AB: This ties in with the English slipware enthusiasm that everybody wanted to try, when everybody wanted to embrace it but it didn't sell apparently. So a lot of people - I mean Leach and Cardew and others -started to make stoneware because it was going to go better, apparently. But there is again a wonderful rich warmth in it. It's a nice weight, nicely made ... probably never used, do you think? [video clip ends] Was it bought ...?
MP: Yes, it was bought in 1938, so it has never been used.
AB: Yes, so it was bought from an exhibition or bought from his studio, maybe.
MP: I think from an exhibition.
AB: Yes, it's a very, very nice, full volume, a classic example of its kind. It doesn't touch me at all. No, I can admire it, but not feel for it.
MP: You wouldn't want it?
AB: I wouldn't want it, no. There are pieces of his that I would. There are some plates; there's a bird plate I'm very fond of. I think when he's using colour more, [when] there are different colours of slip and so on, [then I think] there's an economy and gracefulness in the drawing. No, this talks about a time just a bit before mine. I think this would have had vivid meaning as a contrast to what had come before it, [but] its freshness is not there for me. But I can imagine it being there in the thirties.
MP: Do you ever come across students who are turned on by the sort of things we've been looking at?
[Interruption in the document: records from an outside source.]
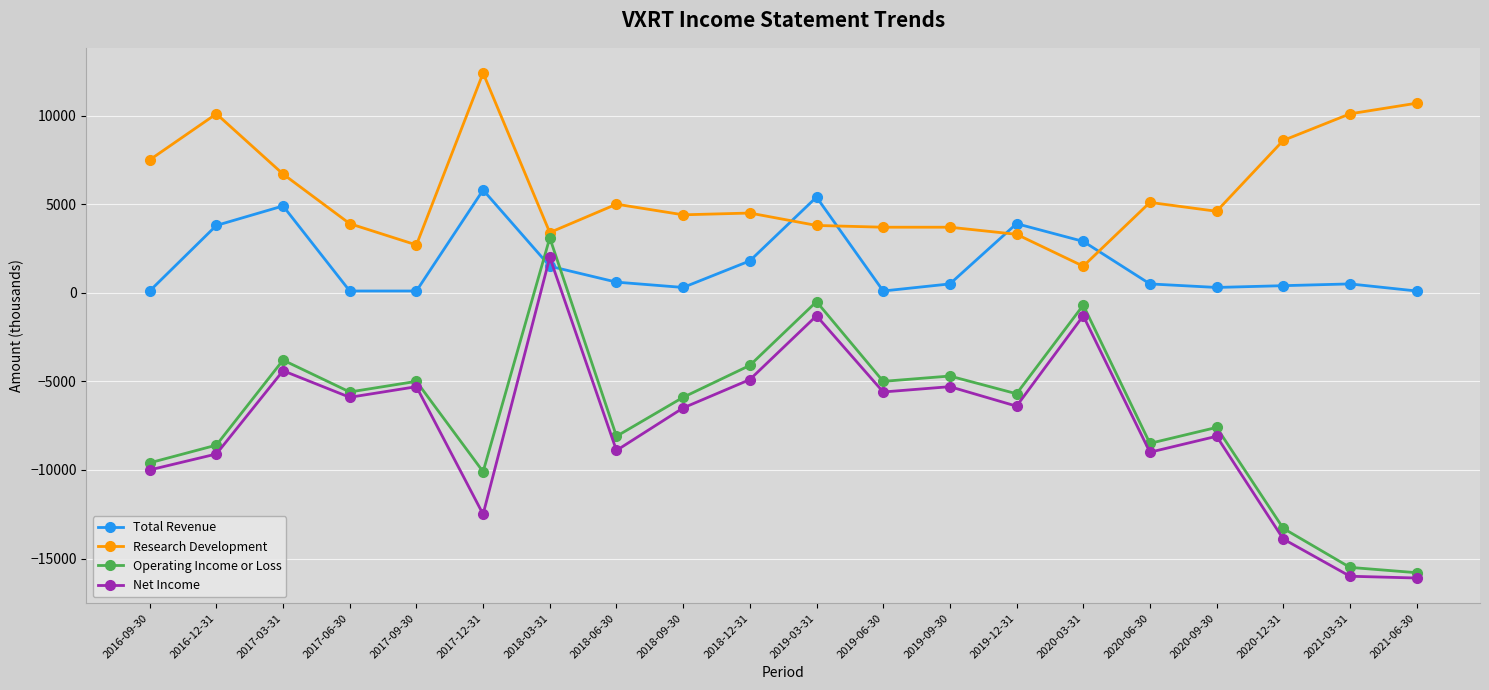

Is it true that Total Revenue equals 100 at 2017-06-30?

True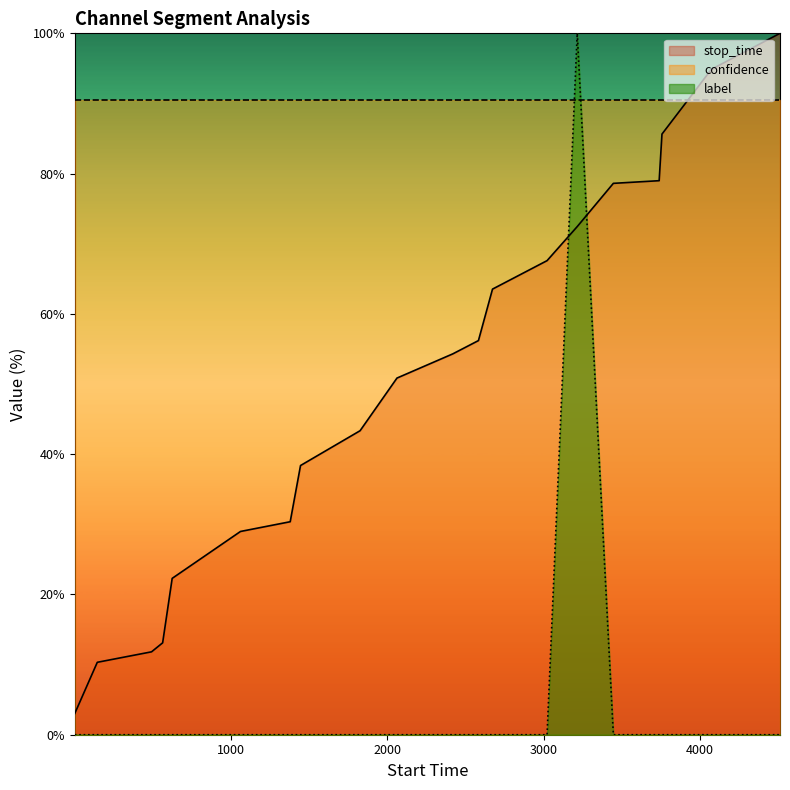

True or false: stop_time has a value of 67.6 at 3022.

True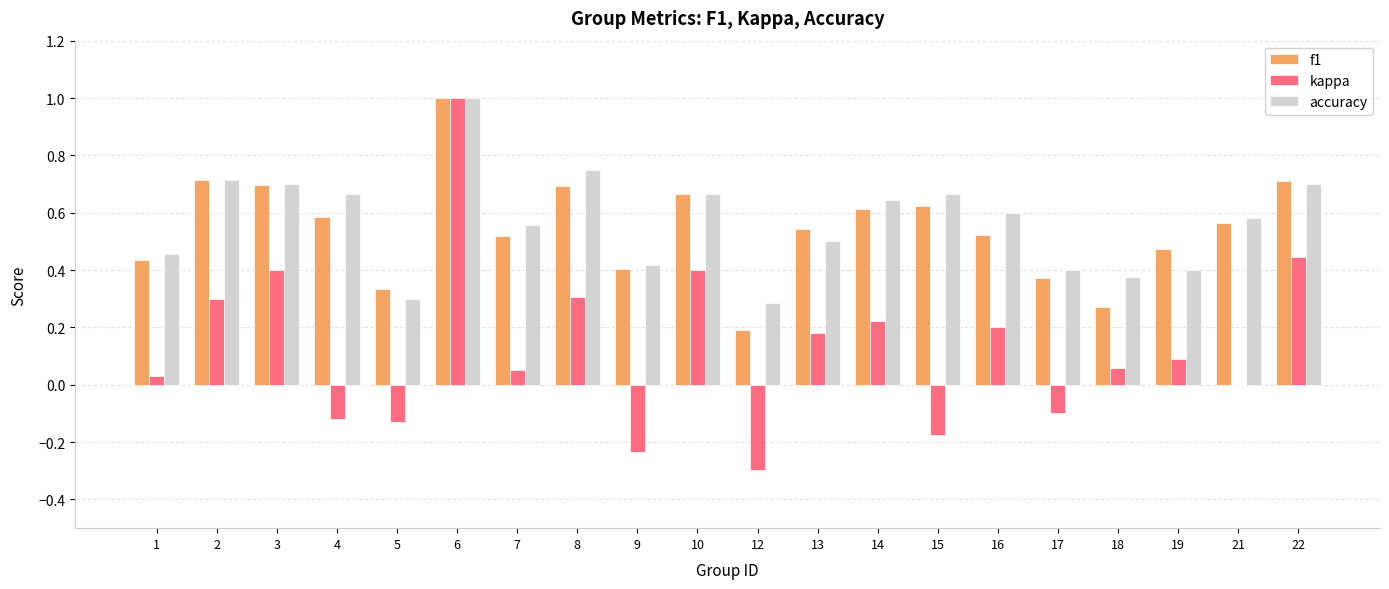

Which category has the highest value in the accuracy series?

6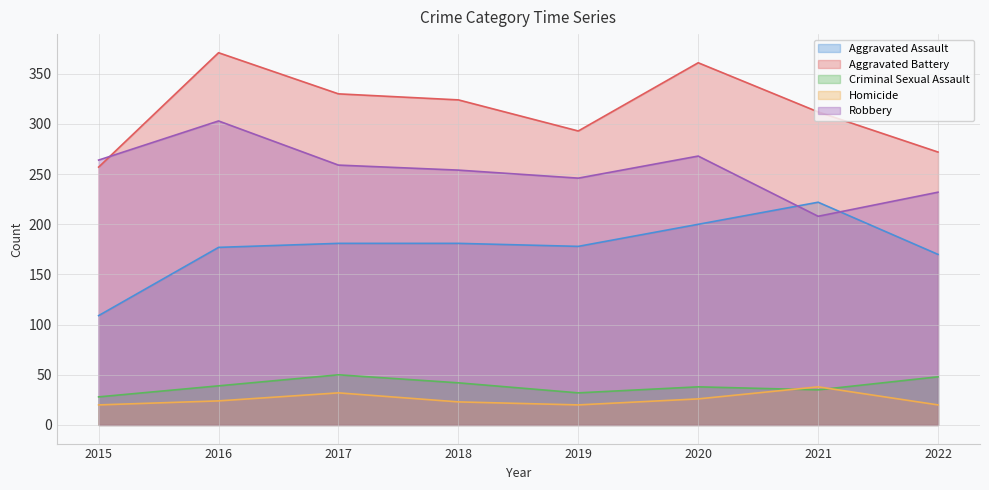

Which series has the largest range (max minus min)?

Aggravated Battery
AB: Yes. Throwing's definitely on the increase in general and the idea of the studio potter is not dying. At the Royal College we've had to buy three or four new wheels and enlarge the throwing room because it's definitely [and] quite forcibly back on the agenda. [This is] not people trying to re-create Cardew or anything, but they definitely buy some of those values. They want a modern version of that whole ethic of the hand-made in everyday use. You know that still is what they're trying to do.